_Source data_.

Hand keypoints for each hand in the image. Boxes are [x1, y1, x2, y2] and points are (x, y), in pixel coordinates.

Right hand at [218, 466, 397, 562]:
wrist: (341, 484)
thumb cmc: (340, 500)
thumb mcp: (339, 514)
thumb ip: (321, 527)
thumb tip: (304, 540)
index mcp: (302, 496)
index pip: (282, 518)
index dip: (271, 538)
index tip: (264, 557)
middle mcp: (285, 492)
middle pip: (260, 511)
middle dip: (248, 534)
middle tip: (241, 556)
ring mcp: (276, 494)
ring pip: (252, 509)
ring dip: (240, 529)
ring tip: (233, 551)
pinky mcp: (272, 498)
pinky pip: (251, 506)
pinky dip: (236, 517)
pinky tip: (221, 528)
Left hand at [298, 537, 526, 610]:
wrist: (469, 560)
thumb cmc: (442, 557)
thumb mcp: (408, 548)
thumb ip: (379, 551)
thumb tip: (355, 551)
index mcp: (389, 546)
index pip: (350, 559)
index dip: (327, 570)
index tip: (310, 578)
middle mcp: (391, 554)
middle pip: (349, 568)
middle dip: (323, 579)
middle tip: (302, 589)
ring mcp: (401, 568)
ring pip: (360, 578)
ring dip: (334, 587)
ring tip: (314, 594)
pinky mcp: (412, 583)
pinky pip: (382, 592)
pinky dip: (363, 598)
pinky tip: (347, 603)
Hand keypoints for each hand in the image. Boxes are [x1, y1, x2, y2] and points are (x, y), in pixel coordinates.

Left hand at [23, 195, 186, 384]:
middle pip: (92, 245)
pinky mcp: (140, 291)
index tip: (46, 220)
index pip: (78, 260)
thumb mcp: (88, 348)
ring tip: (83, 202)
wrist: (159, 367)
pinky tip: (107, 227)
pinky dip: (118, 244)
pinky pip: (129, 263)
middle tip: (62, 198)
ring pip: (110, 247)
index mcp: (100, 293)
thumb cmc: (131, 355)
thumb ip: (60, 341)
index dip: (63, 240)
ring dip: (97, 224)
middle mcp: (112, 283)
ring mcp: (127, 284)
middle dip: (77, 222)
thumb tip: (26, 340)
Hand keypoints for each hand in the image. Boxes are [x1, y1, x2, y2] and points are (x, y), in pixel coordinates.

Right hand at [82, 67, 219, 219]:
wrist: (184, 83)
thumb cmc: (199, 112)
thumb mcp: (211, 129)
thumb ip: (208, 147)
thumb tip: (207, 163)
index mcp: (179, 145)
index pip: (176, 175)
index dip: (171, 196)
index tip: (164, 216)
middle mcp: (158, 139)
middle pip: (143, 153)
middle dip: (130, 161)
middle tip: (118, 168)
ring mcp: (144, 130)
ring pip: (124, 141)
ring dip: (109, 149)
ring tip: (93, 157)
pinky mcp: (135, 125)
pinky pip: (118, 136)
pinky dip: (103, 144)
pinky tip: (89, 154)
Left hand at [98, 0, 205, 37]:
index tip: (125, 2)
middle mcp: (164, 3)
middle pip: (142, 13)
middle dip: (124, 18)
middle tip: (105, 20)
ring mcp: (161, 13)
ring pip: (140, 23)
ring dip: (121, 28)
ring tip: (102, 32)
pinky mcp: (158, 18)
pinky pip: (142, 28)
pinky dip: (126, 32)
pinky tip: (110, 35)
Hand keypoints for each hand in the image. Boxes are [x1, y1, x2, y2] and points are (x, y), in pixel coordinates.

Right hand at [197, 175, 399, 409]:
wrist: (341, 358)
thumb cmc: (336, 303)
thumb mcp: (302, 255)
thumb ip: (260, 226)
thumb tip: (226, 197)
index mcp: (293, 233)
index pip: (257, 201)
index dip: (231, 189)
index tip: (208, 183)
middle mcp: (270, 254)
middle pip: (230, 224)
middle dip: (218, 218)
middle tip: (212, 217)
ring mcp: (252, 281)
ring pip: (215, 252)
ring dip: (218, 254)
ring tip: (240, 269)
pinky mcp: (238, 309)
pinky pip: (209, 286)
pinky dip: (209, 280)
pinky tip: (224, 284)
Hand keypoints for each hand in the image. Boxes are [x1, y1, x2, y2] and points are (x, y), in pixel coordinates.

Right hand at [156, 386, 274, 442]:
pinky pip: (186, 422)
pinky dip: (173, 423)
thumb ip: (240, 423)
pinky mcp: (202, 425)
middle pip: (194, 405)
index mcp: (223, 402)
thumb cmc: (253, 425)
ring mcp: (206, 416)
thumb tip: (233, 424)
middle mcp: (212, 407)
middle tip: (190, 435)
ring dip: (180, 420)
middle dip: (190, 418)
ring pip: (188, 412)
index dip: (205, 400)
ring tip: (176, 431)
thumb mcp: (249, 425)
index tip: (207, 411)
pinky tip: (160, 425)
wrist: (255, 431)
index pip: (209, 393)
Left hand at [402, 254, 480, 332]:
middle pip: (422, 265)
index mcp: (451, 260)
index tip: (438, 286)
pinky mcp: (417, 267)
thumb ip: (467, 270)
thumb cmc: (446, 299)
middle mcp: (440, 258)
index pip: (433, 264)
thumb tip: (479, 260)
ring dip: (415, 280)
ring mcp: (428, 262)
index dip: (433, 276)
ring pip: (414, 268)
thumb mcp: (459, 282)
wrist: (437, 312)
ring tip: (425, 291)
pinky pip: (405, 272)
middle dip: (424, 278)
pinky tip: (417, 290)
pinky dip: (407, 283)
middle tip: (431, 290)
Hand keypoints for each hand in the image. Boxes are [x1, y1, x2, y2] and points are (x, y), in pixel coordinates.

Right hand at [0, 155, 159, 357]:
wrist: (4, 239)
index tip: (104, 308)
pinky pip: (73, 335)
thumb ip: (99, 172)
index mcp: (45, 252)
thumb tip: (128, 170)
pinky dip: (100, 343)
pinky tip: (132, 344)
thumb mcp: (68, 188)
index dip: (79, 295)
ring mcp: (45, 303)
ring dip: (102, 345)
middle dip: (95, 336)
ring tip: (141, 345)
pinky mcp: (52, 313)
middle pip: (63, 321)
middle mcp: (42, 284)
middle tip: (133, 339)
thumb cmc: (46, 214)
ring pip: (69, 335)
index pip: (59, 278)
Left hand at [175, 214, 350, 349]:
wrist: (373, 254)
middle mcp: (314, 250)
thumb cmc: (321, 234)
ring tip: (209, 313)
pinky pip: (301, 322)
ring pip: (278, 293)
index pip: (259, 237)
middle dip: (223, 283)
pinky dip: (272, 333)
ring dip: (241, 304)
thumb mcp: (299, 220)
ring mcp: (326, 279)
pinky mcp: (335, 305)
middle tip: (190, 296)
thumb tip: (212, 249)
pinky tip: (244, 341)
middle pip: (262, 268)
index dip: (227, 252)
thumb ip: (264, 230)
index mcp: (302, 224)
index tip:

_DIRECTIONS FOR THIS TASK_.
Please transcribe all of the records, keeping every line exactly as it is.

_TASK SOLUTION_.
Hand keypoints for each hand in the image. Boxes are [x1, y1, x2, y2] and points are (x, y), in pixel coordinates.

Right hand at [218, 466, 397, 562]:
wrist: (341, 484)
thumb cmc: (340, 500)
thumb mcp: (339, 514)
thumb ip: (321, 527)
thumb tip: (304, 540)
index mcp: (302, 496)
index pip: (282, 518)
index dip: (271, 538)
index tip: (264, 557)
middle mcp: (285, 492)
middle pip: (260, 511)
middle dip: (248, 534)
middle tip: (241, 556)
ring mcp: (276, 494)
ring pip: (252, 509)
ring dip: (240, 529)
ring tip: (233, 551)
pinky mcp: (272, 498)
pinky pip: (251, 506)
pinky dip: (236, 517)
pinky tip: (221, 528)
Left hand at [298, 537, 526, 610]:
wrist: (469, 560)
thumb cmc: (442, 557)
thumb mcp: (408, 548)
thumb ip: (379, 551)
thumb tip: (355, 551)
index mcp: (389, 546)
index pip: (350, 559)
index dip: (327, 570)
index tip: (310, 578)
middle mcp: (391, 554)
middle pip: (349, 568)
middle dip: (323, 579)
middle tip: (302, 589)
ring mcp: (401, 568)
ring pip: (360, 578)
ring dip: (334, 587)
ring tip: (314, 594)
pinky mcp: (412, 583)
pinky pip: (382, 592)
pinky dip: (363, 598)
pinky tip: (347, 603)
Hand keypoints for each hand in the image. Boxes are [x1, y1, x2, y2] and points are (x, y), in pixel coordinates.

Left hand at [23, 195, 186, 384]:
middle pip: (92, 245)
pinky mcp: (140, 291)
index tip: (46, 220)
index pip: (78, 260)
thumb mcp: (88, 348)
ring tip: (83, 202)
wrist: (159, 367)
pinky tip: (107, 227)
pinky dip: (118, 244)
pinky pip: (129, 263)
middle tip: (62, 198)
ring pip: (110, 247)
index mcp: (100, 293)
thumb cmc: (131, 355)
thumb ip: (60, 341)
index dip: (63, 240)
ring dip: (97, 224)
middle mcp: (112, 283)
ring mcp: (127, 284)
middle dip: (77, 222)
thumb tip: (26, 340)
Hand keypoints for each hand in the image. Boxes are [x1, y1, x2, y2] and points are (x, y), in pixel coordinates.

Right hand at [82, 67, 219, 219]:
wrist: (184, 83)
thumb cmc: (199, 112)
thumb mcp: (211, 129)
thumb ip: (208, 147)
thumb tip: (207, 163)
index mcp: (179, 145)
index pip: (176, 175)
index dip: (171, 196)
index tip: (164, 216)
middle mcp: (158, 139)
middle pip: (143, 153)
middle dip: (130, 161)
middle tip: (118, 168)
ring mcp: (144, 130)
ring pip: (124, 141)
ring dip: (109, 149)
ring tip: (93, 157)
pinky mcp: (135, 125)
pinky pip: (118, 136)
pinky dip: (103, 144)
pinky tip: (89, 154)
Left hand at [98, 0, 205, 37]:
index tip: (125, 2)
middle mcp: (164, 3)
middle pip: (142, 13)
middle dip: (124, 18)
middle tip: (105, 20)
ring mcp: (161, 13)
ring pip: (140, 23)
ring dip: (121, 28)
ring tip: (102, 32)
pinky mcp: (158, 18)
pinky pip: (142, 28)
pinky dip: (126, 32)
pinky tip: (110, 35)
Hand keypoints for each hand in the image. Boxes are [x1, y1, x2, y2] and points are (x, y), in pixel coordinates.

Right hand at [197, 175, 399, 409]:
wrist: (341, 358)
thumb cmc: (336, 303)
thumb mcp: (302, 255)
thumb ip: (260, 226)
thumb tip: (226, 197)
index mcp: (293, 233)
index pip: (257, 201)
index dip: (231, 189)
index tip: (208, 183)
middle mcp: (270, 254)
middle pip: (230, 224)
middle dip: (218, 218)
middle tip: (212, 217)
ring mcp: (252, 281)
ring pip: (215, 252)
ring dip: (218, 254)
ring tip: (240, 269)
pinky mcp: (238, 309)
pinky pip: (209, 286)
pinky dip: (209, 280)
pinky tip: (224, 284)
Hand keypoints for each hand in the image. Boxes are [x1, y1, x2, y2] and points are (x, y), in pixel coordinates.

Right hand at [156, 386, 274, 442]:
pinky pip: (186, 422)
pinky dip: (173, 423)
thumb ip: (240, 423)
pinky mcp: (202, 425)
middle pip: (194, 405)
index mcp: (223, 402)
thumb cmc: (253, 425)
ring mcp: (206, 416)
thumb tip: (233, 424)
middle mcp: (212, 407)
middle tip: (190, 435)
ring dip: (180, 420)
middle dip: (190, 418)
ring pip: (188, 412)
index dip: (205, 400)
ring tip: (176, 431)
thumb mcp: (249, 425)
index tip: (207, 411)
pinky tip: (160, 425)
wrist: (255, 431)
index pip: (209, 393)
Left hand at [402, 254, 480, 332]:
middle pip: (422, 265)
index mcp: (451, 260)
index tip: (438, 286)
pinky mcp: (417, 267)
thumb ip: (467, 270)
thumb cmc: (446, 299)
middle mcp: (440, 258)
index pip: (433, 264)
thumb tip: (479, 260)
ring dip: (415, 280)
ring mcp: (428, 262)
index dip: (433, 276)
ring pip: (414, 268)
thumb mcp: (459, 282)
wrist: (437, 312)
ring tip: (425, 291)
pinky pip: (405, 272)
middle dip: (424, 278)
pinky tip: (417, 290)
pinky dip: (407, 283)
middle tip: (431, 290)
Hand keypoints for each hand in the image. Boxes are [x1, y1, x2, y2] and points are (x, y), in pixel coordinates.

Right hand at [0, 155, 159, 357]:
wrist: (4, 239)
index tip: (104, 308)
pinky pip: (73, 335)
thumb ip: (99, 172)
index mcp: (45, 252)
thumb tip: (128, 170)
pinky dip: (100, 343)
pinky tip: (132, 344)
thumb mcp: (68, 188)
index dip: (79, 295)
ring mcp: (45, 303)
ring dip: (102, 345)
middle dip: (95, 336)
ring tip: (141, 345)
pinky mcp: (52, 313)
middle pip: (63, 321)
middle mcp: (42, 284)
middle tip: (133, 339)
thumb cmc: (46, 214)
ring pip: (69, 335)
index pip: (59, 278)
Left hand at [175, 214, 350, 349]:
wrist: (373, 254)
middle mcp: (314, 250)
thumb cmc: (321, 234)
ring tip: (209, 313)
pinky pip: (301, 322)
ring pip: (278, 293)
index pip: (259, 237)
middle dip: (223, 283)
pinky dip: (272, 333)
ring dip: (241, 304)
thumb mcp: (299, 220)
ring mcp: (326, 279)
pinky mcp: (335, 305)
middle tip: (190, 296)
thumb tip: (212, 249)
pinky tip: (244, 341)
middle pip: (262, 268)
index dip: (227, 252)
thumb ip: (264, 230)
index mcp: (302, 224)
index tip:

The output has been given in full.